Some other French character showed his butt in the bar. This was captured on camera but not by me. It’s part of the bizarre and eccentric regime in the bar we foreign volunteers have come to call home. We’re all nutters together, as we commonly agreed. But we are friends, and we trust one-another, and these are the most important things. We have to respect and trust different people from different backgrounds, as people acting in the common cause: to keep Ukraine independent and free. We are ideologues, each and every one of us, and I am proud of that.


What sort of person are you? Are you in this for the long haul? Are you dependent upon the whims of national governments, or are you really determined to keep the Ukrainians independent and free? Can you keep sense together, no matter how much you drink? My new female friend from Mariupol was stinking drunk, dripping and drooling all over me; yet she was a woman of force and fierce independence, trying her best to convey in her broken English the moral veracity of her cause. And she persuaded me.

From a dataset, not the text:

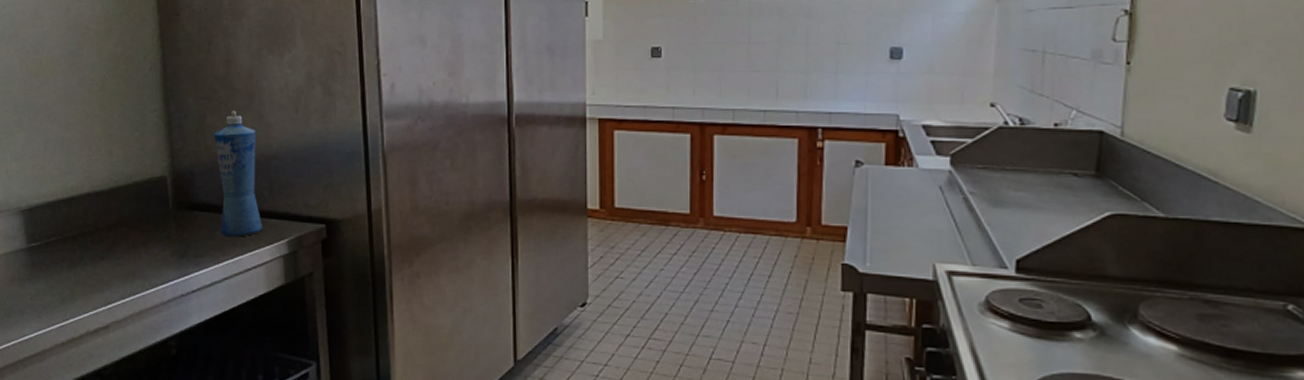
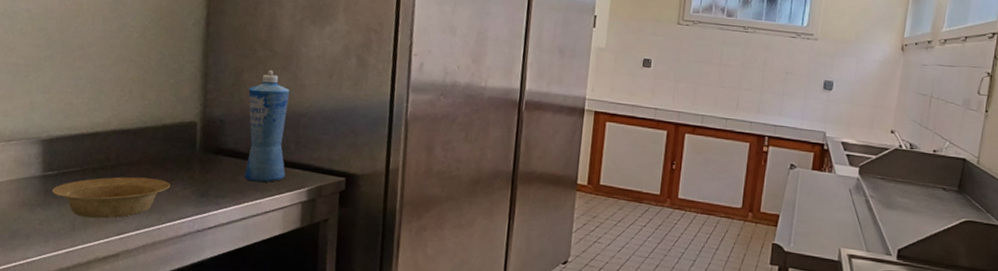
bowl: none [38,242,149,289] -> present [52,177,170,219]

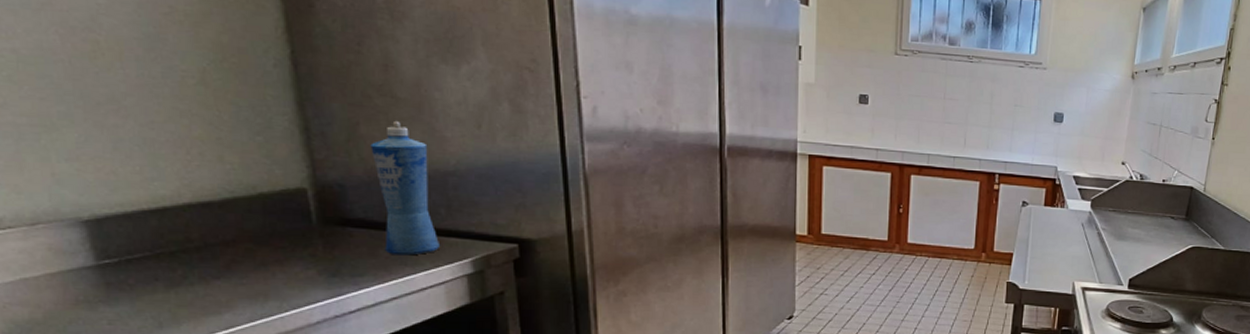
bowl: present [52,177,170,219] -> none [116,259,286,311]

Some dumb-assed fool approached me and asked me why am I here, in Ukraine, supporting the Ukrainian people, what’s in it for me. The answer is: nothing. There’s nothing in it for me. I’m in it because I truly believe that Ukraine, this historically suppressed nation state vandalised by Russian imperialism, ought in the first quarter of the twenty-first century to have another opportunity, so miserably deprived of it in the past, to be free once again. Ukraine should become a free member state of the European community of nations, and she is going to achieve that and she will do this with the full support and arsenals of NATO member states led with the moral superiority and blunt military and economic force of the American military-industrial complex. And then we will win, and Russia will back down, and Europe will once again be independent and free.